Friday, August 30, 2013
The Great Disappointment : Obsessing About The End Times
This leads me to my main point which I wish to espouse here. We know neither the day nor the hour (cf. Matt. 25:13) when Christ will come, as we heard in the Mass readings today. Often, I grow very tired of various movements and sects proclaiming the imminent end of all things - from the most outlandish and fake televangelists and fundamentalists to even serious thinkers, the "end times" seems to be a hot topic of discussion.
But, if one surveys the history of the Christian faith, it always has been. The early Christians wrote in a decidedly apocalyptic tone - we have only to read the New Testament to know this. Many saints speak of their age as the final age, the most sinful age, the one in which the imminent return of Christ surely will occur because the world, as it were, has become intolerable, much like the world in which Noah lived. Every age speaks to a seeming triumph of evil over good, and this seems to naturally lead many into thinking that their age is the last age.

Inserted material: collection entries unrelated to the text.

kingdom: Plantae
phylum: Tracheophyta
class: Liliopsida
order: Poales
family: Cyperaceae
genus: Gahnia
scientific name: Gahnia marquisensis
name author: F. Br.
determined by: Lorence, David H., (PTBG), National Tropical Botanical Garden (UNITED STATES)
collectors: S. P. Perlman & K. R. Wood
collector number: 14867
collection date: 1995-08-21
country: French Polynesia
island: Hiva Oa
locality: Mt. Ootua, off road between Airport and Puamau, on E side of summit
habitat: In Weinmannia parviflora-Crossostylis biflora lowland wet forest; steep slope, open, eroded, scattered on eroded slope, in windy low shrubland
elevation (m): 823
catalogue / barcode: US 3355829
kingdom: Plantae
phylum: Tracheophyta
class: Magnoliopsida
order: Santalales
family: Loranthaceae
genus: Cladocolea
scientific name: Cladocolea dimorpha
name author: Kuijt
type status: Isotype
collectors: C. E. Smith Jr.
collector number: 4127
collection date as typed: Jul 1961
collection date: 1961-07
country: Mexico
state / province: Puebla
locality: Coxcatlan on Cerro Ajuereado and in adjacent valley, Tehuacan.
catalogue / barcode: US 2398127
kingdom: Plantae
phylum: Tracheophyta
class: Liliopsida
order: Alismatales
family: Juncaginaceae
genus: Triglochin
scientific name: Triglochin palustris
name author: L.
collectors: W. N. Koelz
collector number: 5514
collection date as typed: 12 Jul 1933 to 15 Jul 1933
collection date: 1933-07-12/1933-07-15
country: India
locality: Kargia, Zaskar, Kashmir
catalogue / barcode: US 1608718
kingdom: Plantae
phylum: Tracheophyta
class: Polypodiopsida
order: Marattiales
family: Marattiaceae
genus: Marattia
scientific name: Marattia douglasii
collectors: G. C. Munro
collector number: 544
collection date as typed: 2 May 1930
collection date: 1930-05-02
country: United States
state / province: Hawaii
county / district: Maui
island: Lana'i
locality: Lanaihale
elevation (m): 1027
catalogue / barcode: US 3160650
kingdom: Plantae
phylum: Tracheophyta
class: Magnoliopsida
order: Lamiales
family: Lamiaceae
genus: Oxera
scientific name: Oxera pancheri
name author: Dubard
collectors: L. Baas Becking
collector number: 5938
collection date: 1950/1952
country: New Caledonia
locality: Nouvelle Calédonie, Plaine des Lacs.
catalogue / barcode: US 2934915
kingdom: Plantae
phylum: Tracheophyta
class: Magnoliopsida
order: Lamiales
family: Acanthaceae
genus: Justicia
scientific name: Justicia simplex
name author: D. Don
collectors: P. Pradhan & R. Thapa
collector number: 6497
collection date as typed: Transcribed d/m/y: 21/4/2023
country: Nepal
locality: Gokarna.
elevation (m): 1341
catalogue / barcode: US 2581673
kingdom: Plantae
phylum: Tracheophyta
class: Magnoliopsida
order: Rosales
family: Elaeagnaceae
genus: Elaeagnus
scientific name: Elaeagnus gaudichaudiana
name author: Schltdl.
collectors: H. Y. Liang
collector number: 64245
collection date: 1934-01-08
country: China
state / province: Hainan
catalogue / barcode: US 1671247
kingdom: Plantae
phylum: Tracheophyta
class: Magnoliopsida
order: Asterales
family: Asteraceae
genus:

Here is my view on the subject - we know neither the day nor the hour of the return of the Bridegroom (cf. Matt. 25:13). The end is surely near for us as individuals, as our lifespans are exceedingly short. My life could end in five minutes or fifty years from now, and I will find myself before God in order to face judgment - and thus, my life will have ended.
But as for this obsessive worrying and fretting over the end times - this is a mistake. Salvation is not dependent on our knowledge of when the end of all things will occur, nor on some secret revelation from heaven concerning it. Certainly, we must watch for the return of Christ, and be prepared for His return - this is a demand placed on us throughout the Scriptures, and indeed it is healthy to always meditate on the four last things (death, judgment, heaven and hell). But we must not sit idle and wait for a date and time that some prophet or seer somewhere has deemed to be the exact time of the Second Coming and the end of all things.
To do so is to take our gaze off of Christ and to set it on worrying about a specific date or to obsessing about signs and cries that Christ is over here or over there (cf. Mark 13:21). To do this is to sever ourselves from living the Christian life now, to merely sit idly by and twiddle our thumbs in waiting. Christ Himself hints at His being delayed - in this, as we have seen, many will say He is not coming, that Christianity is a lie, and just another false religion full of false prophecies.
But as for us, let us keep our lamps burning and be on the watch, but let us not be idle nor listen to the words of false prophets and charlatans. Christ will return when He returns, and will do so precisely when He means to - this will happen regardless of any so-called seer's prophecy about some random date when the world will end. Instead, let us always be ready to meet Christ at any moment, always endeavoring to be "blameless and pure" (Phillipians 2:15), thus ensuring our preparedness to meet the Bridegroom.